Exercise goal:
Copy precisely the first line of the material below and every later line, stopping with the line that contains "should ensure proper".

Extracted records:

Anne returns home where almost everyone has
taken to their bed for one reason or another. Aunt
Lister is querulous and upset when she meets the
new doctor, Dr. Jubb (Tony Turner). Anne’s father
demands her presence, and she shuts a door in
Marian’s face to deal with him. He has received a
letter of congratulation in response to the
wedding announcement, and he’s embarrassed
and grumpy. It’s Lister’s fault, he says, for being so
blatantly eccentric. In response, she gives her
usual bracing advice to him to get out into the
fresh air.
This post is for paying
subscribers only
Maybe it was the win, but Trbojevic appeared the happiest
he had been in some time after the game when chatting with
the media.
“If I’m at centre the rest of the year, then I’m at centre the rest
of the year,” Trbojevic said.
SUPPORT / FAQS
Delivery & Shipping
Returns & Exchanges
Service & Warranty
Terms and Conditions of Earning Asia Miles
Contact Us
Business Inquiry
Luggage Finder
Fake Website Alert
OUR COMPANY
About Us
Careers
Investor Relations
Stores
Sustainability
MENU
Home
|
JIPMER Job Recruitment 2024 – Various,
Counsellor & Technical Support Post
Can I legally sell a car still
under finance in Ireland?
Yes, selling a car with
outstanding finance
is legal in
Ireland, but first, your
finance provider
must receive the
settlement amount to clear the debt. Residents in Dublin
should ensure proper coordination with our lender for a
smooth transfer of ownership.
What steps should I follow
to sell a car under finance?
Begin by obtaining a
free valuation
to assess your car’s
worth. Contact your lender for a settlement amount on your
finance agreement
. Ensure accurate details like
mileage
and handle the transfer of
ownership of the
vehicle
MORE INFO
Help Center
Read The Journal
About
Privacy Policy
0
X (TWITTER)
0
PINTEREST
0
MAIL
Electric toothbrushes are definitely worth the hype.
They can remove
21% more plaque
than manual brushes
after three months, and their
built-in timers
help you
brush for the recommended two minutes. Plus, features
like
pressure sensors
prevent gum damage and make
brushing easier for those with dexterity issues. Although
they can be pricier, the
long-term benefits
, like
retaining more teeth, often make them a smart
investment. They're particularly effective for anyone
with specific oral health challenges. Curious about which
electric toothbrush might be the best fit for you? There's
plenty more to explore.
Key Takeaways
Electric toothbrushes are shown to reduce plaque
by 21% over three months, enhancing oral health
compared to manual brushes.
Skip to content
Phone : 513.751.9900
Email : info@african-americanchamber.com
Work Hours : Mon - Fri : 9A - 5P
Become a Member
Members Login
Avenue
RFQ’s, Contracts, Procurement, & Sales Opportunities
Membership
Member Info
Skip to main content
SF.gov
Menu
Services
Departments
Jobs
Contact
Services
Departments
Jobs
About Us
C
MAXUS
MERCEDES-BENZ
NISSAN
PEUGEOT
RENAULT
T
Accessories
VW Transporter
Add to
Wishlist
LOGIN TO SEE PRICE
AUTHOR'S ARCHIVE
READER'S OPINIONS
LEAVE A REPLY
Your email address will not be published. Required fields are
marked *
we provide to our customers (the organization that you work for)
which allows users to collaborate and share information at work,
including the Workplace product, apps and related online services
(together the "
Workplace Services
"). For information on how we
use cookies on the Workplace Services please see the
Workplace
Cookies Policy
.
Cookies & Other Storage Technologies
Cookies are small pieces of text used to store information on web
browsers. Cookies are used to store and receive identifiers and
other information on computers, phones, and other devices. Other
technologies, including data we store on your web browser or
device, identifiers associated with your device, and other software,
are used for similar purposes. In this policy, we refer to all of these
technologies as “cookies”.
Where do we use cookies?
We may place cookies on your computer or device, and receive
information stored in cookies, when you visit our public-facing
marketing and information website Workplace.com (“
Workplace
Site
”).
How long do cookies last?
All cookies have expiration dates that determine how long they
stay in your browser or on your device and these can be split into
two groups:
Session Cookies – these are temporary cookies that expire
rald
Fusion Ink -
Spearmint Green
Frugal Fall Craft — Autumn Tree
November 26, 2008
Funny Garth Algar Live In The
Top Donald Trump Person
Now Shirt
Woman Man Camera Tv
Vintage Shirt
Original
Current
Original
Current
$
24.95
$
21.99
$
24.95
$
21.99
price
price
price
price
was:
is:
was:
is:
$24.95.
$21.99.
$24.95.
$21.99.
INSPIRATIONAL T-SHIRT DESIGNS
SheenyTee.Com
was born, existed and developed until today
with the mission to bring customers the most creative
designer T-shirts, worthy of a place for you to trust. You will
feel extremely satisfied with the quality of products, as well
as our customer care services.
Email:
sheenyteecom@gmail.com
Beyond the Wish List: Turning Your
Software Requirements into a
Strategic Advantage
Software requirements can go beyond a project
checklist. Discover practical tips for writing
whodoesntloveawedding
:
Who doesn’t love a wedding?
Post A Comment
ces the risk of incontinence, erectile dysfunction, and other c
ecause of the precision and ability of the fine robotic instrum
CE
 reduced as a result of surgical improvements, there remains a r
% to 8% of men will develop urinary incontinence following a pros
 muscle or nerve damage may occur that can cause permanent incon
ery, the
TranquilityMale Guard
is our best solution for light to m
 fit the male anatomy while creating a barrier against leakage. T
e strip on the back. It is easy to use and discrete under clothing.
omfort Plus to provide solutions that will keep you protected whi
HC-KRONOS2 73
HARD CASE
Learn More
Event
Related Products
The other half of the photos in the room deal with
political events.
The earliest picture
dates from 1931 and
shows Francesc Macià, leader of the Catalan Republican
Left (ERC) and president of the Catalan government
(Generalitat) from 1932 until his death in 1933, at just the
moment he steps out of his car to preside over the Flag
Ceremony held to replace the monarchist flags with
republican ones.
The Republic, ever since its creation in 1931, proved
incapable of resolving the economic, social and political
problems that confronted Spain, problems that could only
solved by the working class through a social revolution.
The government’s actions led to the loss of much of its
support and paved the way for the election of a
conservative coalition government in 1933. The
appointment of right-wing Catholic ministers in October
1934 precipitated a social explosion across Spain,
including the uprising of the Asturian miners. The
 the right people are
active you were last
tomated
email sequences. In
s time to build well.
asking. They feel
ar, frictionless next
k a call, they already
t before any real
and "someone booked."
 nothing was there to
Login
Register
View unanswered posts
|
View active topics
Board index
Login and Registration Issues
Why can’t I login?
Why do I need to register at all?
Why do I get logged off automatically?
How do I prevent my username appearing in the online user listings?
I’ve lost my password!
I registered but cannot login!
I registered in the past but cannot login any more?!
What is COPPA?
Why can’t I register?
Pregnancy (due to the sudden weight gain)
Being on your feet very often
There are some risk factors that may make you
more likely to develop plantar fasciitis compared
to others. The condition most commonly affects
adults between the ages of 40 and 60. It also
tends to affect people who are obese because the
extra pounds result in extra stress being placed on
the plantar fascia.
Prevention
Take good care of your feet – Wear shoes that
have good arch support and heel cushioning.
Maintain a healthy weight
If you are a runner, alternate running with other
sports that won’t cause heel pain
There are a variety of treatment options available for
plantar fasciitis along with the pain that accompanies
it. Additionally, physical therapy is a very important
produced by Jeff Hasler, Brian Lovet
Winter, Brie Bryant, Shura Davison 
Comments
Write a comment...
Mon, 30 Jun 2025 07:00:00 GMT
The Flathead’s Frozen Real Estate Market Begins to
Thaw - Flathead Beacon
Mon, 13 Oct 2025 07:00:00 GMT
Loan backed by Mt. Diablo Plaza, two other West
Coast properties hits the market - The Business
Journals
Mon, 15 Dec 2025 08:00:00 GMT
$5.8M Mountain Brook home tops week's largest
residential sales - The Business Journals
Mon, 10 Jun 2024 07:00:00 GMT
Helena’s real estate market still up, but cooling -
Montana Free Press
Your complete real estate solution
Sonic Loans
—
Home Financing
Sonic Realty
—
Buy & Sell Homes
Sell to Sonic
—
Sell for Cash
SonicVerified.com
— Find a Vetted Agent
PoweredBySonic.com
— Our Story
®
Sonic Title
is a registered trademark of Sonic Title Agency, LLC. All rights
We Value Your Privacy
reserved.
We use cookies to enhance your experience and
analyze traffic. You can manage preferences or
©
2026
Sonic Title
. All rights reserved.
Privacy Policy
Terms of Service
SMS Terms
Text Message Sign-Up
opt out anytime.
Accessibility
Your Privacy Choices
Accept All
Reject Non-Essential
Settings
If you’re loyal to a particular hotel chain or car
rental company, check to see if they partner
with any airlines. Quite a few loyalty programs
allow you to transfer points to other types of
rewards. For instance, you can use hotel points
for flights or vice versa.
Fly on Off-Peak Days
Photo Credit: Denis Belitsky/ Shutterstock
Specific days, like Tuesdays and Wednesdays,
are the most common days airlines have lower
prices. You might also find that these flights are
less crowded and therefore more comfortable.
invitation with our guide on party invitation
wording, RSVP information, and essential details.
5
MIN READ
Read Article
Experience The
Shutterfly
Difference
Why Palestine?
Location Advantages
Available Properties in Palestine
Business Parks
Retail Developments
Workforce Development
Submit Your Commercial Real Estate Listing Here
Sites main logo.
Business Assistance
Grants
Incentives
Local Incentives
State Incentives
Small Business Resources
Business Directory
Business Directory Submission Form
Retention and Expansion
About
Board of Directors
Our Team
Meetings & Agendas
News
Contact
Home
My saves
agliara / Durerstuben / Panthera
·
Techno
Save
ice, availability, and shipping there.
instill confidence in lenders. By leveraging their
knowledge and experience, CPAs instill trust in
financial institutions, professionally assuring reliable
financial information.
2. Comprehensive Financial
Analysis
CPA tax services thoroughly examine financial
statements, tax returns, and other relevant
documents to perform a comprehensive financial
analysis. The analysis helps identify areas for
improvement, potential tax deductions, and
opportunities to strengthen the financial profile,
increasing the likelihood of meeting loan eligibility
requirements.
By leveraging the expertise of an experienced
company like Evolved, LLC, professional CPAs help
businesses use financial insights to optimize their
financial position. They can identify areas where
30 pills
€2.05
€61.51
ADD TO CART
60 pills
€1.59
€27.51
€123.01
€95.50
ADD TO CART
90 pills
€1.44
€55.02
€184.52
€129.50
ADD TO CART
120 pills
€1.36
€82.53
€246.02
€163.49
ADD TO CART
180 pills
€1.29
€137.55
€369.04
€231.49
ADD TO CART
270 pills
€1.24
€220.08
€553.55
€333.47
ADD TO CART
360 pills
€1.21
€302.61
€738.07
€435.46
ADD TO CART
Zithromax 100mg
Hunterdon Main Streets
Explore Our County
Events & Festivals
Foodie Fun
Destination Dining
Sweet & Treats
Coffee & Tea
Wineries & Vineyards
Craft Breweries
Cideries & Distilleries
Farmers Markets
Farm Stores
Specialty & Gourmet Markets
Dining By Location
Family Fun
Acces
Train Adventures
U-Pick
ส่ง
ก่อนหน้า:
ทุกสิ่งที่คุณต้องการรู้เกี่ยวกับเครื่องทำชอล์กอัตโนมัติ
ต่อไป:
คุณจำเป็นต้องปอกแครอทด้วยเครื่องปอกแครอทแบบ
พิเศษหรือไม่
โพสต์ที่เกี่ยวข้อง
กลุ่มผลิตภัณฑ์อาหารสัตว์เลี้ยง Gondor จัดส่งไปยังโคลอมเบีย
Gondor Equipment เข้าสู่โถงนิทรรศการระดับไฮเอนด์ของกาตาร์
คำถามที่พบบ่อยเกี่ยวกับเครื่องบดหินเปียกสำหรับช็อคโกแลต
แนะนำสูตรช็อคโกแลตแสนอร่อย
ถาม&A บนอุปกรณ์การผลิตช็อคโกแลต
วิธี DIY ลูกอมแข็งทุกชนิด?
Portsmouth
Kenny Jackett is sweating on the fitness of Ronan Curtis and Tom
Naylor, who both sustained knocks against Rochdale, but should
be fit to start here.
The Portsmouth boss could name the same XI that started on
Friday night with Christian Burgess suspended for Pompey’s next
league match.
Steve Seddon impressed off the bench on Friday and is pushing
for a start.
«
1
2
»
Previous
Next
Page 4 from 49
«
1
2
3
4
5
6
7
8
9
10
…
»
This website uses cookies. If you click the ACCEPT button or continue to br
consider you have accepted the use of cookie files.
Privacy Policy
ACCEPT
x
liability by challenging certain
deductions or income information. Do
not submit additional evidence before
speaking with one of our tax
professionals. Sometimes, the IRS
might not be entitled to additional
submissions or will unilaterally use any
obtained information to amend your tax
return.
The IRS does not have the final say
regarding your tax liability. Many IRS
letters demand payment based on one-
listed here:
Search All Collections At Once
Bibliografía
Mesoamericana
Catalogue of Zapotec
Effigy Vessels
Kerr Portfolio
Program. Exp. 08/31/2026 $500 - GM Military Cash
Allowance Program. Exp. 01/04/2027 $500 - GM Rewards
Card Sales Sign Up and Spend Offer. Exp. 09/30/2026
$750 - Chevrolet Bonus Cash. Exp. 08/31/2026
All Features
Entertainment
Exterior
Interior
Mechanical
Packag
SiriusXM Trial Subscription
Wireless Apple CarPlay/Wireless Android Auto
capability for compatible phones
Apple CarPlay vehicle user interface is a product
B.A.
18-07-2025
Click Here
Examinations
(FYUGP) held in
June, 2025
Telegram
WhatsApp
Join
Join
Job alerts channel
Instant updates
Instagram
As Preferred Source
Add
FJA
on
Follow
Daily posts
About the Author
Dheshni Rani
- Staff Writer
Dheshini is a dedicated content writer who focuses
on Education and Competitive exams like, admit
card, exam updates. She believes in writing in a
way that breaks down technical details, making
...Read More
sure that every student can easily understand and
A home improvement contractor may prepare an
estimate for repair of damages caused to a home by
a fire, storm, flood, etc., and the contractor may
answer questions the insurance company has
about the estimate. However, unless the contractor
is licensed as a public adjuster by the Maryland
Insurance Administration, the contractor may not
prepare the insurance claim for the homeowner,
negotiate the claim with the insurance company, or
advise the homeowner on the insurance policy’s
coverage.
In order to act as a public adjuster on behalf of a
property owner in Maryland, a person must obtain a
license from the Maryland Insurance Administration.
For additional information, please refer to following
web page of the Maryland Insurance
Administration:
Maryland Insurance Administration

Completed exercise:
Anne returns home where almost everyone has
taken to their bed for one reason or another. Aunt
Lister is querulous and upset when she meets the
new doctor, Dr. Jubb (Tony Turner). Anne’s father
demands her presence, and she shuts a door in
Marian’s face to deal with him. He has received a
letter of congratulation in response to the
wedding announcement, and he’s embarrassed
and grumpy. It’s Lister’s fault, he says, for being so
blatantly eccentric. In response, she gives her
usual bracing advice to him to get out into the
fresh air.
This post is for paying
subscribers only
Maybe it was the win, but Trbojevic appeared the happiest
he had been in some time after the game when chatting with
the media.
“If I’m at centre the rest of the year, then I’m at centre the rest
of the year,” Trbojevic said.
SUPPORT / FAQS
Delivery & Shipping
Returns & Exchanges
Service & Warranty
Terms and Conditions of Earning Asia Miles
Contact Us
Business Inquiry
Luggage Finder
Fake Website Alert
OUR COMPANY
About Us
Careers
Investor Relations
Stores
Sustainability
MENU
Home
|
JIPMER Job Recruitment 2024 – Various,
Counsellor & Technical Support Post
Can I legally sell a car still
under finance in Ireland?
Yes, selling a car with
outstanding finance
is legal in
Ireland, but first, your
finance provider
must receive the
settlement amount to clear the debt. Residents in Dublin
should ensure proper coordination with our lender for a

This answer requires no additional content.